Hi,
Thanks for writing this draft spec.
Please see my suggested changes below:
> On 17 Apr 2018, at 21:23, juga wrote:
>
> Hi,
>
> as commented with teor and pastly, i send in-line a draft specification
> for the document format that the bandwidth scanner implementations
> should produce.
>
> I've left my own questions/notes in square brackets.
>
> Thanks,
> juga.
>
> ===
>
> Tor Bandwidth Measurements Document Format
> [juga: which name should we give to this document?]
That's a fine name.
You can leave out the "Document" if you want.
> 1. Scope and preliminaries
>
> This document describes the format of Tor's bandwidth measurements
> document, version X.X.X [juga: which version should be this?]
It doesn't matter, so let's use semantic versioning:
* the original torflow format was 1.0.0
* the format in this spec adds the "version" feature, so it is 1.1.0
(it is compatible with 1.0.0, as long as parsers ignore unrecognised
lines)
> and later.
>
> Since Tor version X.X.X [juga: which tor version?]
It looks like 0.2.4.12-alpha added measured bandwidths
https://gitweb.torproject.org/tor.git/tree/ChangeLog#n12710
> the directory
> authorities use the bandwidth measurements document called
> "V3BandwidthsFile" and produced by Torflow [1]
> (format described in README.spec.txt [2]).
>
>The key words "MUST", "MUST NOT", "REQUIRED", "SHALL", "SHALL
>NOT", "SHOULD", "SHOULD NOT", "RECOMMENDED", "MAY", and
>"OPTIONAL" in this document are to be interpreted as described in
>RFC 2119.
>
> 1.2. Acknowledgements
>
> The original bandwidth measurement scanner (Torflow) and format was
> created by mike. Teor suggested to write this specification while
> contributing on pastly's new bandwidth scanner implementation.
>
> This specification was revised after feedback from:
>
>XXX
>
> 1.3 Outline
>
> The bandwidth measurements mentioned in sections 3.4.1 and 3.4.2
> of dir-spec.txt [3] are obtained by bandwidth authorities, which are
> either directory authorities or other servers running bandwidth
> measurement scanners and sending the results to the former.
> [juga: it seems that bandwidth authorities have not been formally
> before]
You could use the definition in the man page:
"the bandwidth-authority generated file storing information on
relays' measured bandwidth capacities"
> 2. Format details
>
> Bandwidth measurements MUST contain the following sections:
> - Header (exactly once)
> - Relays measurements (zero or more times)
>
> Each section (or entry) ends with a separator.
This line is a copy-paste error, it should be deleted.
> 2.1. Nonterminals
>
> The following nonterminals are defined in the Onionoo details
> document specification [4]:
>
>fingerprint
>nickname
This file format gets the fingerprint and nickname from the
consensus, so you should reference dir-spec.txt.
(dir-list-spec.txt gets relay fingerprints and nicknames from
Onionoo.
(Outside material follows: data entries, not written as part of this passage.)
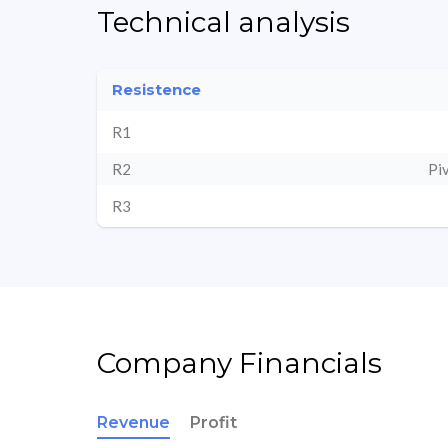
Technical analysis
Resistence
R1
R2
Pi
R3
Company Financials
Revenue
Profit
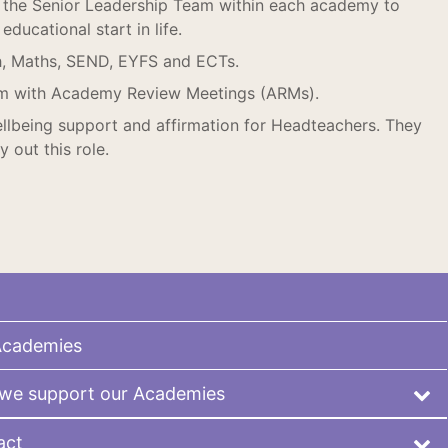
the Senior Leadership Team within each academy to
ducational start in life.
h, Maths, SEND, EYFS and ECTs.
m with Academy Review Meetings (ARMs).
llbeing support and affirmation for Headteachers. They
 out this role.
Academies
we support our Academies
act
That's why it uses the Onionoo definitions.)
Here are the definitions of hexdigest (fingerprint) and nickname:
https://gitweb.torproject.org/torspec.git/tree/dir-spec.txt#n1268
> In the bandwidth measurement documents nickname is optional.
"optional" is not relevant in a definition.
Let's delete this line, it's already documented as optional later on.
> The following nonterminals are defined in the in dir-spec.txt:
>
>NL (newline)
>SP (space)
>
>"bw" = INT, the aggregated measured bandwidth of this relay, in
>kilobytes per second.
bw is not defined in dir-spec.txt. And the formatting is confusing.
Double quotes are used for ASCII literal strings in dir-spec.txt.
Can you please follow the format used in dir-spec.txt?
Here is one example:
https://gitweb.torproject.org/torspec.git/tree/dir-spec.txt#n210
Here's how you can define bw using the Int definition from
dir-spec.txt:
https://gitweb.torproject.org/torspec.git/tree/dir-spec.txt#n795
bw = Int
bw is the aggregated measured bandwidth of this relay, in kilobytes
per second.
> We introduce the following nonterminals:
> [juga: this should probably be defined more formally and should
> probably link to other documents, which ones?]
dir-spec.txt
>"version" = The name and the version of the bandwidth scannner
>software, such as "sbws 0.1.0".
Our newest spec uses "version" for the file format version:
https://gitweb.torproject.org/torspec.git/tree/dir-list-spec.txt#n148
So please don't make a field with a different meaning and structure,
and call it "version".
I suggest:
* use "version" for the file format version (or don't use "version")
* use "source" for the implementation software name and version
Please fix the formatting of this definition to be like dir-spec.txt.
This definition has two arguments separated by spaces, the name,
and the version.
>The name of the software, if absent, is assumed to be "torflow".